The memory was interrupted as a messenger coughed discreetly. Opening his eyes, Mark looked at the child. _’So young,’_ he thought, sorrowfully, nodding. The messenger approached and, with a slightly scared look on his face, mumbled something. “Say it again, child, and do not be afraid. The battle is over,” he replied, soothingly. Seemingly a bit more comfortable, the messenger repeated his message - “Your presence is requested by the Clergy, Father. Inside the Santa Marta.”
“Thank you, child. Tell them I shall be inside momentarily,” the child nodded and ran off, leaving Mark alone, once again.

He sighed and stood, noticing a small cut on his leg that stung terribly. Shaking his head, he took his vial of Holy Water and emptied a bit onto his palm, before cleansing the wound with it. Dog-tired, he made his way to the Santa Marta, blades sheathed and head bowed in thought. _‘Lord protect us all in these dark days._


----------



## Karak The Unfaithful (Feb 13, 2011)

Lajos discarded an empty magazine from his weapon, it fell to the floor and landed in a small pool of dark blood. All around him were used shells, fired off by his light machine gun. He replaced the magazine with a fresh one.

He stood with another group of crusaders, each discarded their own magazines from their own weapons, a vareity of machineguns, assault rifles and other automatic weapons.

Lajos had nothing to say, no bible passages, no holy or inspiring words, years ago he would have, and it would have been amazing, the men around him would have been greatful for it, very greatful. But now, nothing. He felt hollow, detached, these days it was all about keeping alive for that day, and then the next day it would be the same thing. day to day, week to week, month to month, year to year... a desprate struggle for survival.

He looked towards his fellow crusaders, he nodded at them, they nodded back, they had no words either.

Lajos saw a small child, who had been talking to one of priests, run up to him: "Your presence is requested by the Clergy in Santa Maria, Sir" he said.

"Thank you child, I will be their shortly" he replied

Lajos lowered his weapon fully, and began to lumber up to Santa Maria in his heavy armour.


----------



## HOGGLORD (Jan 25, 2012)

"Burn Daemon!" Cried Pater Redemptor, _Flamma Domini_ sending arcs of fire across the creatures charging towards him. The beasts screamed and twisted away from the searing gouts of flame. 
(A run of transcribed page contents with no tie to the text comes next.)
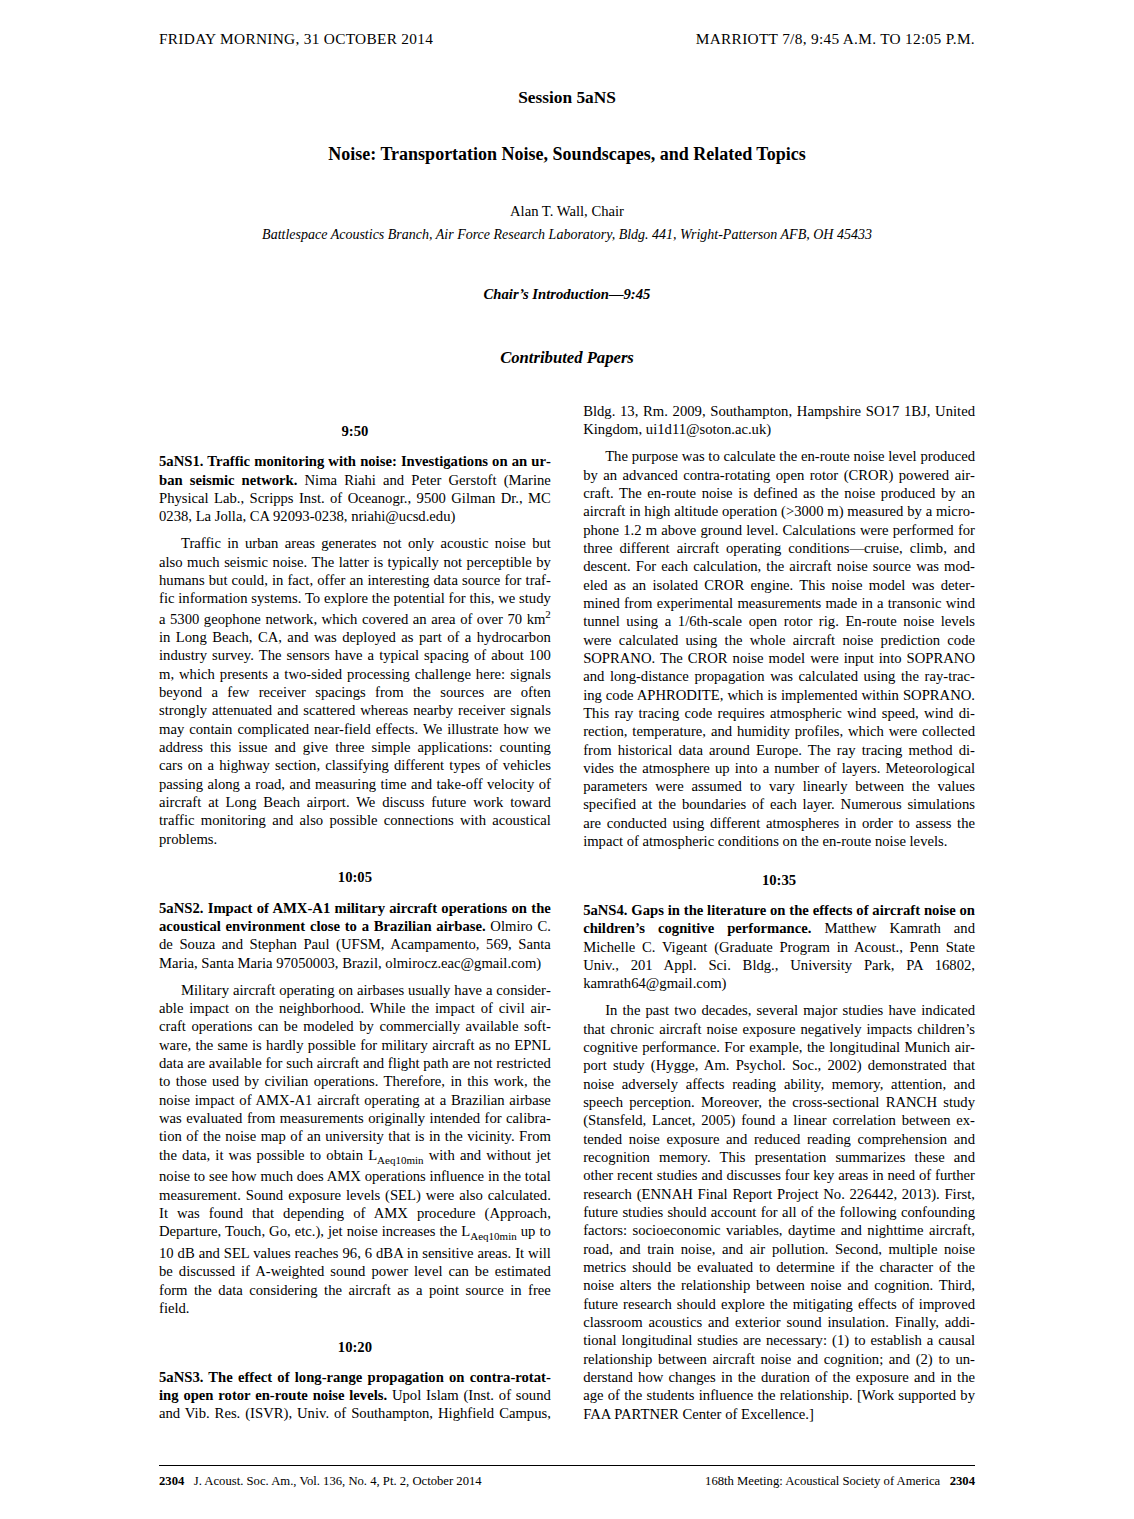FRIDAY MORNING, 31 OCTOBER 2014 MARRIOTT 7/8, 9:45 A.M. TO 12:05 P.M.
Session 5aNS
Noise: Transportation Noise, Soundscapes, and Related Topics
Alan T. Wall, Chair
Battlespace Acoustics Branch, Air Force Research Laboratory, Bldg. 441, Wright-Patterson AFB, OH 45433
Chair’s Introduction—9:45
Contributed Papers
9:50
5aNS1. Traffic monitoring with noise: Investigations on an urban seismic network. Nima Riahi and Peter Gerstoft (Marine Physical Lab., Scripps Inst. of Oceanogr., 9500 Gilman Dr., MC 0238, La Jolla, CA 92093-0238, nriahi@ucsd.edu)
Traffic in urban areas generates not only acoustic noise but also much seismic noise. The latter is typically not perceptible by humans but could, in fact, offer an interesting data source for traffic information systems. To explore the potential for this, we study a 5300 geophone network, which covered an area of over 70 km2 in Long Beach, CA, and was deployed as part of a hydrocarbon industry survey. The sensors have a typical spacing of about 100 m, which presents a two-sided processing challenge here: signals beyond a few receiver spacings from the sources are often strongly attenuated and scattered whereas nearby receiver signals may contain complicated near-field effects. We illustrate how we address this issue and give three simple applications: counting cars on a highway section, classifying different types of vehicles passing along a road, and measuring time and take-off velocity of aircraft at Long Beach airport. We discuss future work toward traffic monitoring and also possible connections with acoustical problems.
10:05
5aNS2. Impact of AMX-A1 military aircraft operations on the acoustical environment close to a Brazilian airbase. Olmiro C. de Souza and Stephan Paul (UFSM, Acampamento, 569, Santa Maria, Santa Maria 97050003, Brazil, olmirocz.eac@gmail.com)
Military aircraft operating on airbases usually have a considerable impact on the neighborhood. While the impact of civil aircraft operations can be modeled by commercially available software, the same is hardly possible for military aircraft as no EPNL data are available for such aircraft and flight path are not restricted to those used by civilian operations. Therefore, in this work, the noise impact of AMX-A1 aircraft operating at a Brazilian airbase was evaluated from measurements originally intended for calibration of the noise map of an university that is in the vicinity. From the data, it was possible to obtain LAeq10min with and without jet noise to see how much does AMX operations influence in the total measurement. Sound exposure levels (SEL) were also calculated. It was found that depending of AMX procedure (Approach, Departure, Touch, Go, etc.), jet noise increases the LAeq10min up to 10 dB and SEL values reaches 96, 6 dBA in sensitive areas. It will be discussed if A-weighted sound power level can be estimated form the data considering the aircraft as a point source in free field.
10:20
5aNS3. The effect of long-range propagation on contra-rotating open rotor en-route noise levels. Upol Islam (Inst. of sound and Vib. Res. (ISVR), Univ. of Southampton, Highfield Campus, Bldg. 13, Rm. 2009, Southampton, Hampshire SO17 1BJ, United Kingdom, ui1d11@soton.ac.uk)
The purpose was to calculate the en-route noise level produced by an advanced contra-rotating open rotor (CROR) powered aircraft. The en-route noise is defined as the noise produced by an aircraft in high altitude operation (>3000 m) measured by a microphone 1.2 m above ground level. Calculations were performed for three different aircraft operating conditions—cruise, climb, and descent. For each calculation, the aircraft noise source was modeled as an isolated CROR engine. This noise model was determined from experimental measurements made in a transonic wind tunnel using a 1/6th-scale open rotor rig. En-route noise levels were calculated using the whole aircraft noise prediction code SOPRANO. The CROR noise model were input into SOPRANO and long-distance propagation was calculated using the ray-tracing code APHRODITE, which is implemented within SOPRANO. This ray tracing code requires atmospheric wind speed, wind direction, temperature, and humidity profiles, which were collected from historical data around Europe. The ray tracing method divides the atmosphere up into a number of layers. Meteorological parameters were assumed to vary linearly between the values specified at the boundaries of each layer. Numerous simulations are conducted using different atmospheres in order to assess the impact of atmospheric conditions on the en-route noise levels.
10:35
5aNS4. Gaps in the literature on the effects of aircraft noise on children’s cognitive performance. Matthew Kamrath and Michelle C. Vigeant (Graduate Program in Acoust., Penn State Univ., 201 Appl. Sci. Bldg., University Park, PA 16802, kamrath64@gmail.com)
In the past two decades, several major studies have indicated that chronic aircraft noise exposure negatively impacts children’s cognitive performance. For example, the longitudinal Munich airport study (Hygge, Am. Psychol. Soc., 2002) demonstrated that noise adversely affects reading ability, memory, attention, and speech perception. Moreover, the cross-sectional RANCH study (Stansfeld, Lancet, 2005) found a linear correlation between extended noise exposure and reduced reading comprehension and recognition memory. This presentation summarizes these and other recent studies and discusses four key areas in need of further research (ENNAH Final Report Project No. 226442, 2013). First, future studies should account for all of the following confounding factors: socioeconomic variables, daytime and nighttime aircraft, road, and train noise, and air pollution. Second, multiple noise metrics should be evaluated to determine if the character of the noise alters the relationship between noise and cognition. Third, future research should explore the mitigating effects of improved classroom acoustics and exterior sound insulation. Finally, additional longitudinal studies are necessary: (1) to establish a causal relationship between aircraft noise and cognition; and (2) to understand how changes in the duration of the exposure and in the age of the students influence the relationship. [Work supported by FAA PARTNER Center of Excellence.]
2304 J. Acoust. Soc. Am., Vol. 136, No. 4, Pt. 2, October 2014 168th Meeting: Acoustical Society of America 2304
A still burning beast leapt towards him, claws extended and flesh burning. Pater Redemptor swung the barrel of _Flamma Domini_ into it's head, sending it sprawling backwards, he then drew his revolver, unloading two rounds into the sinful beast's head. He turned back to the hoards, almost disappointed to see the pitifully few survivors scampering away into the distance.
Seeing this, he opened his well thumbed Bible and spoke, his voice carrying across the now silent battlefield

"As the Lord said in Corinthians 4:16-18, "_So we do not lose heart. Though our outer self is wasting away, our inner self is being renewed day by day. For this light momentary affliction is preparing for us an eternal weight of glory beyond all comparison, as we look not to the things that are seen but to the things that are unseen. For the things that are seen are transient, but the things that are unseen are eternal._

Pater Redemptor heard approaching footsteps and turned around, seeing a young messenger jogging up to him.
"Pater." He said breathlessly, using Pater Redemptor's chosen title, "Your presence has been requested in the Santa Maria Clergy."

Pater Redemptor nodded and began to stride towards the towering arches and walls of Santa Maria.


----------